_Problem requirements_
Keep only those lines of the records that include the string "place".

[Stored dataset items]
[Start of Attachment]

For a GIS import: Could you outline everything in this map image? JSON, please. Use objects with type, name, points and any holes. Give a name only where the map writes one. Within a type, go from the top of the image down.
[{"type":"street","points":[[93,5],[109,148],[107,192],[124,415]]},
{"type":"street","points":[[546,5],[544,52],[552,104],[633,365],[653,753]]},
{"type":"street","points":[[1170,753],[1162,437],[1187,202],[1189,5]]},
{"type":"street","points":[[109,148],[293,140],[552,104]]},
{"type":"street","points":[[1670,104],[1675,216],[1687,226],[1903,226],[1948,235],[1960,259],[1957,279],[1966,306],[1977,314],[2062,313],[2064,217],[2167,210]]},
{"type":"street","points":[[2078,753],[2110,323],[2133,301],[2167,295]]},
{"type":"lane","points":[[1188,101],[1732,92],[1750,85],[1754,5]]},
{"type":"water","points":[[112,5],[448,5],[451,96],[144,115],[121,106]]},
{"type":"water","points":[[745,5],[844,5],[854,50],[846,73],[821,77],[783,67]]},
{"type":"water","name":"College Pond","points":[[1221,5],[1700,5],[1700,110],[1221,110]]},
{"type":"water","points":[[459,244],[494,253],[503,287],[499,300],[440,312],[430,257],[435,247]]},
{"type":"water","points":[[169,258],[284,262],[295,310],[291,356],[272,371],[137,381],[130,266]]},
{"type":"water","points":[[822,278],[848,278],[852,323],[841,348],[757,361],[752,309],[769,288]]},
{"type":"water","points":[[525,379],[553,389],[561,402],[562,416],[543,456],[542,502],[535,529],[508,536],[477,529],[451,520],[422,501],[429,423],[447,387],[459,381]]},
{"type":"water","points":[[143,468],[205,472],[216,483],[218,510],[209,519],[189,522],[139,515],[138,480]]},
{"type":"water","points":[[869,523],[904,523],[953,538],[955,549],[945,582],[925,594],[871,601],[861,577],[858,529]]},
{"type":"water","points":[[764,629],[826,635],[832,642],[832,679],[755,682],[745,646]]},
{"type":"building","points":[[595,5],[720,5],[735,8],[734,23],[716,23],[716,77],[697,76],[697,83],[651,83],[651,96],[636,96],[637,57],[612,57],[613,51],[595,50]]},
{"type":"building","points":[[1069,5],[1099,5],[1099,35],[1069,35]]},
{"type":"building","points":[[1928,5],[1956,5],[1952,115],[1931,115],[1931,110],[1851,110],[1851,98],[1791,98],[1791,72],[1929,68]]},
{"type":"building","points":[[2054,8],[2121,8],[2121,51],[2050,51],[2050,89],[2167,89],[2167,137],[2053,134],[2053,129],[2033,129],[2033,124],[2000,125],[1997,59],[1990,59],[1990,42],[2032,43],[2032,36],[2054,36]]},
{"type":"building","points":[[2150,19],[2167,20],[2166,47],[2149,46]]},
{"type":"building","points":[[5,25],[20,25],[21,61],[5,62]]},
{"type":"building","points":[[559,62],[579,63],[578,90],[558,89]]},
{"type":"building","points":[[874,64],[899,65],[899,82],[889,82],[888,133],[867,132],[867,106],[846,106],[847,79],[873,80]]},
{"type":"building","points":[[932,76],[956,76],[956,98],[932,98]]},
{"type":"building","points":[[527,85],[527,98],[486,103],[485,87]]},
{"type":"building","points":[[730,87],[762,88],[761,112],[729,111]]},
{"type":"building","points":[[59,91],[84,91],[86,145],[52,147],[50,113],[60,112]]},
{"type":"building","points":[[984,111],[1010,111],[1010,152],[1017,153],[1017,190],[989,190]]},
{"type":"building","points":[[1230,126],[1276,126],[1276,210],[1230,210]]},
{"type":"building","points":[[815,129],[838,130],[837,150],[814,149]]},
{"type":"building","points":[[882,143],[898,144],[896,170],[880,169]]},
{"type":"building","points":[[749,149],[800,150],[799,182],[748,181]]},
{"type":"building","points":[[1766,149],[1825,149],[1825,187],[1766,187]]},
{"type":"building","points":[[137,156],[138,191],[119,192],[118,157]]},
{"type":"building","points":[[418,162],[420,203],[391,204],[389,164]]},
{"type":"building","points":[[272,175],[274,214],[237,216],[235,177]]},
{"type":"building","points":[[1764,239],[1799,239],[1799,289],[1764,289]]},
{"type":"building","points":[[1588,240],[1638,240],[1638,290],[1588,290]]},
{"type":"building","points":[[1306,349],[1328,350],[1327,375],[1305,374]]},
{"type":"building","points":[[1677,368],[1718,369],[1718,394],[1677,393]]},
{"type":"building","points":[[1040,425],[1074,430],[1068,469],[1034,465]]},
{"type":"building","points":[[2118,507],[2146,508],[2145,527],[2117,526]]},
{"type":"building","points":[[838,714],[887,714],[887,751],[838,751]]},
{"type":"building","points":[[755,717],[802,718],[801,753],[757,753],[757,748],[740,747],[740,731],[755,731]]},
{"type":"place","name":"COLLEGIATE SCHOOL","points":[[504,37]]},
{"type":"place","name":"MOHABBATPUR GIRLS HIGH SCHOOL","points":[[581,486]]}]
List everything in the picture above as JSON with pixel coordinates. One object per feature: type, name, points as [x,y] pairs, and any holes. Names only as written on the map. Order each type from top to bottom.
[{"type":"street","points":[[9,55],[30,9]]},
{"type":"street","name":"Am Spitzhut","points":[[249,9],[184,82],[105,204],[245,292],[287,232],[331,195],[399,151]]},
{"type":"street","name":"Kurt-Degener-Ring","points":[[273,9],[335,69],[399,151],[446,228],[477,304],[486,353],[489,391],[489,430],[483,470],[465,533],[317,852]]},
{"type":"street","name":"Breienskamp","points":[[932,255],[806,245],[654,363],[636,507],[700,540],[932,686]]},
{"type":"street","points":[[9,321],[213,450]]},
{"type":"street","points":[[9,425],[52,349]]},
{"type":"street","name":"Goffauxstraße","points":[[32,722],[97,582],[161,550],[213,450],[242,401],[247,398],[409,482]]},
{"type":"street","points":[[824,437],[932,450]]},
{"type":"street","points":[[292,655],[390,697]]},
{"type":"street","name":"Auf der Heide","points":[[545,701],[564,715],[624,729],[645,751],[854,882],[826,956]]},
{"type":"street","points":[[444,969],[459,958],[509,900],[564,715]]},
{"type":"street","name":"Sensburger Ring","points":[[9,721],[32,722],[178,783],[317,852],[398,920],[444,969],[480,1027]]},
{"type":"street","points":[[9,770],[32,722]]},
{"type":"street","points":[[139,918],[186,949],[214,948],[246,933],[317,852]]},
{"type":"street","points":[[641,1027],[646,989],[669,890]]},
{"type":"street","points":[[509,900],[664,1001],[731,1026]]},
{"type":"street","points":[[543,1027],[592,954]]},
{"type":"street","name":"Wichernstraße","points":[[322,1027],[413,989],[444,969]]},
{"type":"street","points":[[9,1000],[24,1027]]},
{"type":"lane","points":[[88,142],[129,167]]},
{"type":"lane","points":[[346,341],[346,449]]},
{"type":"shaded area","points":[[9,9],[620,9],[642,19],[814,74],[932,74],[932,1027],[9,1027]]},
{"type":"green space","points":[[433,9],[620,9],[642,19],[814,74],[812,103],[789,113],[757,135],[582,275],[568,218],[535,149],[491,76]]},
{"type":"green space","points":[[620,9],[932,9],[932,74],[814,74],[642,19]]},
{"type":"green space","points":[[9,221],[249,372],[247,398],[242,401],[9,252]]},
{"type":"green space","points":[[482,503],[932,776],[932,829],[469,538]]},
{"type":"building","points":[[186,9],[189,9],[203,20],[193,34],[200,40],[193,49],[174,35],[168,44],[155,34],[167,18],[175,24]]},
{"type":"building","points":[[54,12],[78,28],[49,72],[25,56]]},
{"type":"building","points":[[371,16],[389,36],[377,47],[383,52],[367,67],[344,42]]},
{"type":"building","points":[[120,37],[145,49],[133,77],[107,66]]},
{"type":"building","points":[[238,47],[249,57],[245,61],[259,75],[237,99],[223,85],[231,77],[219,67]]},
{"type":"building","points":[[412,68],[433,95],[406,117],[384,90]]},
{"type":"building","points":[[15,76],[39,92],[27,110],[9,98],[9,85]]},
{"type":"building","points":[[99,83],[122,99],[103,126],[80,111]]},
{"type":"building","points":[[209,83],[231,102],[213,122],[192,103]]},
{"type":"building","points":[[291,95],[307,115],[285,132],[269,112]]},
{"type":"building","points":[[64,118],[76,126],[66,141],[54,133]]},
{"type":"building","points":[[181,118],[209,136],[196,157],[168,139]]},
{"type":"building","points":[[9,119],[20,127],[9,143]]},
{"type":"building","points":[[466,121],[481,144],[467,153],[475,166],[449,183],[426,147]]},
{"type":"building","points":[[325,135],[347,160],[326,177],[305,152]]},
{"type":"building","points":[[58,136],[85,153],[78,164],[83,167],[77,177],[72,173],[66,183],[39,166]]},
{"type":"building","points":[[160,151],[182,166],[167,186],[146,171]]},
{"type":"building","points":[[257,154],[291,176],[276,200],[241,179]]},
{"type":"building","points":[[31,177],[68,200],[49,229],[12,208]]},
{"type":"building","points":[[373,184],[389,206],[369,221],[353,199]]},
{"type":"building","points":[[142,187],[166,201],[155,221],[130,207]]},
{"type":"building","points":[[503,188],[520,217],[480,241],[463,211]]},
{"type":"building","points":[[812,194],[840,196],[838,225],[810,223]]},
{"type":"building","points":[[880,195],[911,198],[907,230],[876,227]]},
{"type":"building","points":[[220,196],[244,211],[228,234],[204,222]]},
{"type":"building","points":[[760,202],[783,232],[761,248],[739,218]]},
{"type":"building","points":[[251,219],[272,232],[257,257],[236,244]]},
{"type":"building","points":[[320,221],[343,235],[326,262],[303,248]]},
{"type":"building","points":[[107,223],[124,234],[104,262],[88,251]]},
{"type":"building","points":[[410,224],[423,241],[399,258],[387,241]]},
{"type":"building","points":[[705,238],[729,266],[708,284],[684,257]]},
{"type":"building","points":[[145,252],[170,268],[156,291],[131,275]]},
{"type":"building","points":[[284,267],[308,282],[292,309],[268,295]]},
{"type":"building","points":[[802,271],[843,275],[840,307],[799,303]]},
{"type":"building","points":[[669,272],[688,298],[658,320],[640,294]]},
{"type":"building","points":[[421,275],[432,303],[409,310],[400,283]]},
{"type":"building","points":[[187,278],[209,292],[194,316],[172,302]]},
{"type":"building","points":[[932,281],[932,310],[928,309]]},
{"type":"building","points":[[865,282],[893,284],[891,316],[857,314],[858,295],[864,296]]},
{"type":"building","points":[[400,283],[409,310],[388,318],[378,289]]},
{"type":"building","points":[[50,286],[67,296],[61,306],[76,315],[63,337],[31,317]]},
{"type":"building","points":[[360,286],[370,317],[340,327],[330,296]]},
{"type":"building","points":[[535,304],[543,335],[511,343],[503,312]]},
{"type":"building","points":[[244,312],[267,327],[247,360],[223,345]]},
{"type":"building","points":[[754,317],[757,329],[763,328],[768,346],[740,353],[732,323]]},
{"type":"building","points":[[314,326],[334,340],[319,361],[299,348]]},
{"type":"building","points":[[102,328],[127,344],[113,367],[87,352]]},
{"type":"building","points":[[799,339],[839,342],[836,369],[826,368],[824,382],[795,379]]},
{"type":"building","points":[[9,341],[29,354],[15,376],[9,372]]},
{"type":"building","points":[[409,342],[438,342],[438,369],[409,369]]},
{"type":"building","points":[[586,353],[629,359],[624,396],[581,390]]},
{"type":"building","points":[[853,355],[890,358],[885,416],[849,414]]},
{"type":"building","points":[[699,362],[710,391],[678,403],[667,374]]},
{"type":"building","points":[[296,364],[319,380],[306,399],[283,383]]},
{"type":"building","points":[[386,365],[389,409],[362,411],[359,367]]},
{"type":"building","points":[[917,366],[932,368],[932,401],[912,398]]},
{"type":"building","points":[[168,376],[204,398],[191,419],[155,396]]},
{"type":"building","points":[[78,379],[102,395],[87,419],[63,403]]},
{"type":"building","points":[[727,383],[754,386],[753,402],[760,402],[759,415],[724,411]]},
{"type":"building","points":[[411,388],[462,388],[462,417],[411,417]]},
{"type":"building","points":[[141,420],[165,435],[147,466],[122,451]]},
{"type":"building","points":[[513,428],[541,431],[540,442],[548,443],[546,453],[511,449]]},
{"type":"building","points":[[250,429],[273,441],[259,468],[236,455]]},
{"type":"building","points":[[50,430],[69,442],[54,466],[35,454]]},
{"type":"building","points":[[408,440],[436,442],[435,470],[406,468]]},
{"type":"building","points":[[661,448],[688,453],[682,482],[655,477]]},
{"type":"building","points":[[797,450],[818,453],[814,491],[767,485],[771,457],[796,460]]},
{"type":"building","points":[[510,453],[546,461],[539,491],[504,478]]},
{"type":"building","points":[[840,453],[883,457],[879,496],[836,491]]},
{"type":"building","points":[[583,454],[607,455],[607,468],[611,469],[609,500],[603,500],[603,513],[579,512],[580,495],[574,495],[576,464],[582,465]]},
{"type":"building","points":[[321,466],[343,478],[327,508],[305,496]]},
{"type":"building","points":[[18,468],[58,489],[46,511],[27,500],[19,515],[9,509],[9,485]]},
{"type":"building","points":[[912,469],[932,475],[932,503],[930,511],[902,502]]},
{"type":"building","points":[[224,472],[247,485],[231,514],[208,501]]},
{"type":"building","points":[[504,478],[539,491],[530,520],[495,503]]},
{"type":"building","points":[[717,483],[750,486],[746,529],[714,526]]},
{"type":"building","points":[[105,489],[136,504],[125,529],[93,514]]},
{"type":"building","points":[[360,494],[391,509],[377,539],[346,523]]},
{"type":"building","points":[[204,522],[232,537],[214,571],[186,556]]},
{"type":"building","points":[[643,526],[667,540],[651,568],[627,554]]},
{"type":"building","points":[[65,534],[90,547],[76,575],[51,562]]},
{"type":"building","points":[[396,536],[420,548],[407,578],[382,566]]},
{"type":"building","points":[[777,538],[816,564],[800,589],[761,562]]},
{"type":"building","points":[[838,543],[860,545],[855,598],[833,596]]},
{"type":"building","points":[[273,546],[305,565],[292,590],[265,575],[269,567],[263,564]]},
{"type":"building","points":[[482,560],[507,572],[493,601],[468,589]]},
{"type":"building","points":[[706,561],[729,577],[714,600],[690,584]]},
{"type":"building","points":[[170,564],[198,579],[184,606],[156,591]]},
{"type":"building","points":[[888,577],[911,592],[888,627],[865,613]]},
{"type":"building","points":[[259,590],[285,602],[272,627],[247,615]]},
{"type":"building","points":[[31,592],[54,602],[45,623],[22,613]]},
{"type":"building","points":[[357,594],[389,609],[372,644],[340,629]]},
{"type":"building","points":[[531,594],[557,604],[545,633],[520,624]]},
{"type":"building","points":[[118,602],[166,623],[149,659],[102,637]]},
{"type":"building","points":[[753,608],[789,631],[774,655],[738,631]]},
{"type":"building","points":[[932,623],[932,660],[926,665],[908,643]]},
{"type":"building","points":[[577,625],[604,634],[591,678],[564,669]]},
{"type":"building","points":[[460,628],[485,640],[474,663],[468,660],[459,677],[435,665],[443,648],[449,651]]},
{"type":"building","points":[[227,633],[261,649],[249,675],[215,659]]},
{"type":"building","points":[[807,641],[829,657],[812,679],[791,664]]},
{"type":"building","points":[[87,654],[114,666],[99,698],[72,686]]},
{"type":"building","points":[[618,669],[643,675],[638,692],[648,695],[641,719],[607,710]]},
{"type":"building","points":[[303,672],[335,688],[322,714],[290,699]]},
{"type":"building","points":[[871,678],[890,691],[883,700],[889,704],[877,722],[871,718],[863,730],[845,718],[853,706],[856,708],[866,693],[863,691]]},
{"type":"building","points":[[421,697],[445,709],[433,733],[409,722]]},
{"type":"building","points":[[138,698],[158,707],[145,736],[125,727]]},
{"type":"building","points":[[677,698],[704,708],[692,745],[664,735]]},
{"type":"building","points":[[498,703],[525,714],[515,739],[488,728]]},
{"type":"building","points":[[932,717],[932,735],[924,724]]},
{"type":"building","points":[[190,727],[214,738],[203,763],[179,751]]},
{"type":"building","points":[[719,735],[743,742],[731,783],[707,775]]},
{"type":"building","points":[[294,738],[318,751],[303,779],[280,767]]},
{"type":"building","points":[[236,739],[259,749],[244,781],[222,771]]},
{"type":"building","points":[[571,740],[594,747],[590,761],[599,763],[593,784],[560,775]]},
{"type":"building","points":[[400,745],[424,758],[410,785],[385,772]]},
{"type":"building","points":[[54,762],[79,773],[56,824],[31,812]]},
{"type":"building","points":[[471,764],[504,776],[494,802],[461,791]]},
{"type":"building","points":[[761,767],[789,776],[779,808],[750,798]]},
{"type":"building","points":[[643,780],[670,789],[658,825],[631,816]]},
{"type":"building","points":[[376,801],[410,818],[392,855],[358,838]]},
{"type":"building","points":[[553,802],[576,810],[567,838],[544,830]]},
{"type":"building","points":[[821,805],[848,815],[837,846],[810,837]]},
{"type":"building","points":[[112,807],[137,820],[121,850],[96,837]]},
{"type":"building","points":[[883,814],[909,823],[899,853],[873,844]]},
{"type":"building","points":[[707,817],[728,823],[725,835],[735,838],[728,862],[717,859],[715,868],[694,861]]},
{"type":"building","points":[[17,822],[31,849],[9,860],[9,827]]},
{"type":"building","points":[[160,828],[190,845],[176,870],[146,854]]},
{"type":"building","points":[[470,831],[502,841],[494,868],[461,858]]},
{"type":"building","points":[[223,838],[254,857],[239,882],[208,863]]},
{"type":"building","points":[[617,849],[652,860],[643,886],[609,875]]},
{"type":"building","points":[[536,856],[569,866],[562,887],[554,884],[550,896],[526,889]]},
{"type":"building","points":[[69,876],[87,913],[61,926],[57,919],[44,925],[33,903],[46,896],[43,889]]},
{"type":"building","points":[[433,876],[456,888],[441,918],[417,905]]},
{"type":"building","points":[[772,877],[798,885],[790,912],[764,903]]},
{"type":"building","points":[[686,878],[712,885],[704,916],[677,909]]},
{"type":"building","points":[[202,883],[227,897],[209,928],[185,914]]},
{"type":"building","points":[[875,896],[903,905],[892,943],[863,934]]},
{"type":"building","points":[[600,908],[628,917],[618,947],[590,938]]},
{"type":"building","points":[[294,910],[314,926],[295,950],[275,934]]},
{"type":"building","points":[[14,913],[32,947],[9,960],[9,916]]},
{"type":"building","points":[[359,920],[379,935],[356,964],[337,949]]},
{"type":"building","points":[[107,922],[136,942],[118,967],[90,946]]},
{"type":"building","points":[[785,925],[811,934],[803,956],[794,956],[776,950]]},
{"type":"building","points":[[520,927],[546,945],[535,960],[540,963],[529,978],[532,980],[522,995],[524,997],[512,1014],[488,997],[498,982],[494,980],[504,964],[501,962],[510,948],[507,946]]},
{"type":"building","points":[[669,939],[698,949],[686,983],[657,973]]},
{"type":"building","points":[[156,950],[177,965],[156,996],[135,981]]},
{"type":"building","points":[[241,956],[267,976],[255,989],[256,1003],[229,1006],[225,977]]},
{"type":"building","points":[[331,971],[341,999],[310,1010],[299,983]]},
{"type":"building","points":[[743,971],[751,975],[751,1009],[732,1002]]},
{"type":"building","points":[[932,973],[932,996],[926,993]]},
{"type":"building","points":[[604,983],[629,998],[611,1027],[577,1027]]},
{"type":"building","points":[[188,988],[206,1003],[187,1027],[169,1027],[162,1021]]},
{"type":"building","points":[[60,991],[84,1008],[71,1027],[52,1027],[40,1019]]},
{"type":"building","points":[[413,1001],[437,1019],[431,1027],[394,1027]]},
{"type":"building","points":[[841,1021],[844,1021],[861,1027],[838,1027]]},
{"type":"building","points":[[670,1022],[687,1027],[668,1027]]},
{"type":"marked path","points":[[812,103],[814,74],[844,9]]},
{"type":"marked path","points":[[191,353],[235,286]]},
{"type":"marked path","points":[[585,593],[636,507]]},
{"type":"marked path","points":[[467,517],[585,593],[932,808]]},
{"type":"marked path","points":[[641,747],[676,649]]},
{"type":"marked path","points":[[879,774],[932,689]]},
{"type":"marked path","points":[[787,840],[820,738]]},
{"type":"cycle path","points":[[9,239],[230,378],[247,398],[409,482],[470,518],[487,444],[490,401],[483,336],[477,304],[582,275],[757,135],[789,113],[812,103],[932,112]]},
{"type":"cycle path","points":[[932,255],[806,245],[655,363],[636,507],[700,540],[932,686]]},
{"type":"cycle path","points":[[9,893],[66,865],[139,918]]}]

[End of Attachment]

_Answer section_
{"type":"place","name":"COLLEGIATE SCHOOL","points":[[504,37]]},
{"type":"place","name":"MOHABBATPUR GIRLS HIGH SCHOOL","points":[[581,486]]}]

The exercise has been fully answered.